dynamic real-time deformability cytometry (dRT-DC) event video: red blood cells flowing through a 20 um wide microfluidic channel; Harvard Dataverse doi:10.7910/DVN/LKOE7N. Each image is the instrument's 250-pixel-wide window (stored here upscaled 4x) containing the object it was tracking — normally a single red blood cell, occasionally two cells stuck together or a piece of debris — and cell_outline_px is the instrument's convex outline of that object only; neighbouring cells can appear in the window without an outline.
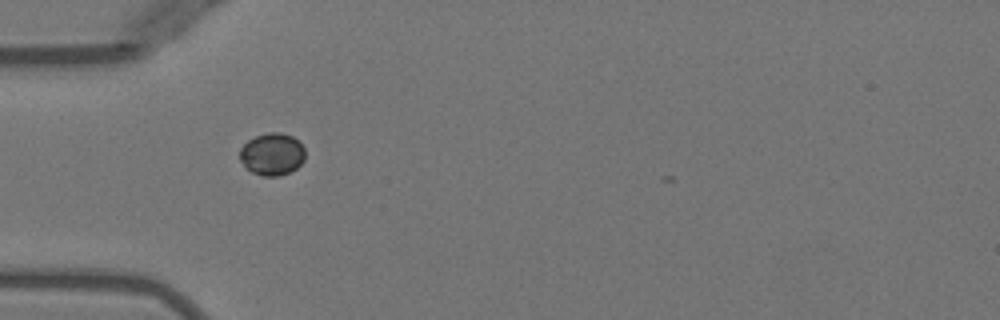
{"species": "Egyptian fruit bat (a non-hibernating species)", "species_latin": "Rousettus aegyptiacus", "temperature_condition": "warm", "stored_images_in_passage": 32, "camera_frame_rate_fps": 3000, "um_per_image_px": 0.085, "animal": {"sex": "female"}, "frame": {"image": 1, "passage_image": 2, "time_ms": 0.333, "image_size_px": [1000, 320], "cell_outline_px": [[304, 160], [296, 168], [280, 176], [264, 176], [252, 172], [244, 168], [240, 160], [240, 148], [248, 140], [256, 136], [268, 132], [280, 132], [292, 136], [304, 148]], "centroid_in_image_um": [23.1, 13.11], "position_along_channel_um": 61.9, "area_um2": 16.07}}
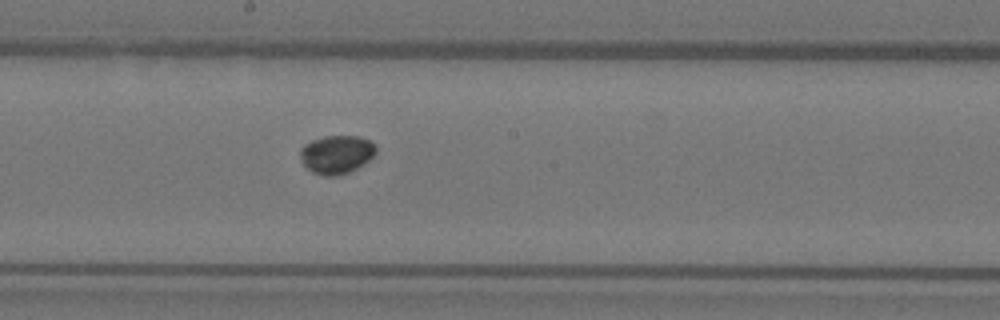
{"frame": {"image": 2, "passage_image": 14, "time_ms": 4.333, "image_size_px": [1000, 320], "cell_outline_px": [[376, 152], [364, 164], [348, 172], [336, 176], [324, 176], [312, 172], [300, 160], [300, 148], [304, 144], [312, 140], [324, 136], [360, 136], [376, 144]], "centroid_in_image_um": [28.59, 13.12], "position_along_channel_um": 219.6, "area_um2": 16.99}}
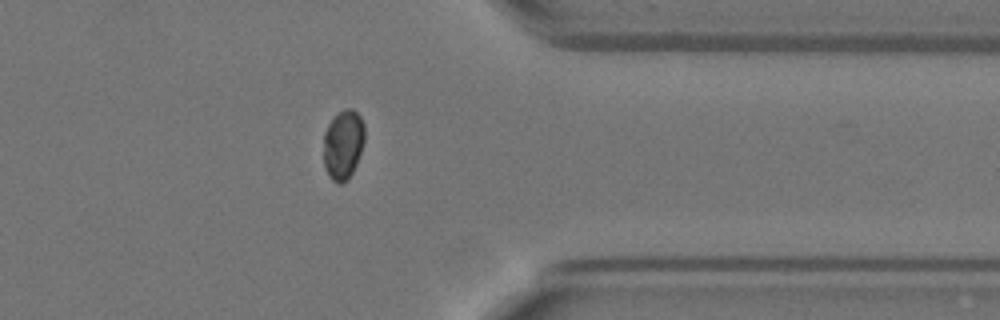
{"frame": {"image": 3, "passage_image": 27, "time_ms": 8.667, "image_size_px": [1000, 320], "cell_outline_px": [[364, 140], [356, 164], [348, 180], [340, 184], [336, 184], [332, 180], [324, 168], [324, 132], [328, 124], [344, 108], [352, 108], [360, 116], [364, 124]], "centroid_in_image_um": [29.16, 12.31], "position_along_channel_um": 382.2, "area_um2": 16.59}}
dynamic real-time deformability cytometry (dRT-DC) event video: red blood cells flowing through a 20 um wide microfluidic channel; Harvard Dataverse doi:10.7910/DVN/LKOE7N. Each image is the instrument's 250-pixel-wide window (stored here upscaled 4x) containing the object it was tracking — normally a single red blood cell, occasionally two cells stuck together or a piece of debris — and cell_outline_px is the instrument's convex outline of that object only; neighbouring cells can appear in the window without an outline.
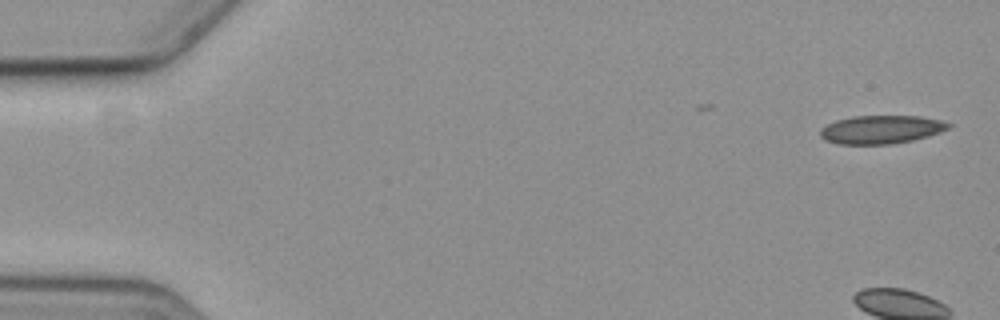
********************
Reproduce every entry word for word, but skip any pictures.

dynamic real-time deformability cytometry (dRT-DC) event video: red blood cells flowing through a 20 um wide microfluidic channel; Harvard Dataverse doi:10.7910/DVN/LKOE7N. Each image is the instrument's 250-pixel-wide window (stored here upscaled 4x) containing the object it was tracking — normally a single red blood cell, occasionally two cells stuck together or a piece of debris — and cell_outline_px is the instrument's convex outline of that object only; neighbouring cells can appear in the window without an outline.
{"species": "Egyptian fruit bat (a non-hibernating species)", "species_latin": "Rousettus aegyptiacus", "temperature_condition": "warm", "stored_images_in_passage": 32, "camera_frame_rate_fps": 3000, "um_per_image_px": 0.085, "animal": {"sex": "female"}, "frame": {"image": 1, "passage_image": 2, "time_ms": 0.333, "image_size_px": [1000, 320], "cell_outline_px": [[304, 160], [296, 168], [280, 176], [264, 176], [252, 172], [244, 168], [240, 160], [240, 148], [248, 140], [256, 136], [268, 132], [280, 132], [292, 136], [304, 148]], "centroid_in_image_um": [23.1, 13.11], "position_along_channel_um": 61.9, "area_um2": 16.07}}
{"frame": {"image": 2, "passage_image": 14, "time_ms": 4.333, "image_size_px": [1000, 320], "cell_outline_px": [[376, 152], [364, 164], [348, 172], [336, 176], [324, 176], [312, 172], [300, 160], [300, 148], [304, 144], [312, 140], [324, 136], [360, 136], [376, 144]], "centroid_in_image_um": [28.59, 13.12], "position_along_channel_um": 219.6, "area_um2": 16.99}}
{"frame": {"image": 3, "passage_image": 27, "time_ms": 8.667, "image_size_px": [1000, 320], "cell_outline_px": [[364, 140], [356, 164], [348, 180], [340, 184], [336, 184], [332, 180], [324, 168], [324, 132], [328, 124], [344, 108], [352, 108], [360, 116], [364, 124]], "centroid_in_image_um": [29.16, 12.31], "position_along_channel_um": 382.2, "area_um2": 16.59}}
dynamic real-time deformability cytometry (dRT-DC) event video: red blood cells flowing through a 20 um wide microfluidic channel; Harvard Dataverse doi:10.7910/DVN/LKOE7N. Each image is the instrument's 250-pixel-wide window (stored here upscaled 4x) containing the object it was tracking — normally a single red blood cell, occasionally two cells stuck together or a piece of debris — and cell_outline_px is the instrument's convex outline of that object only; neighbouring cells can appear in the window without an outline.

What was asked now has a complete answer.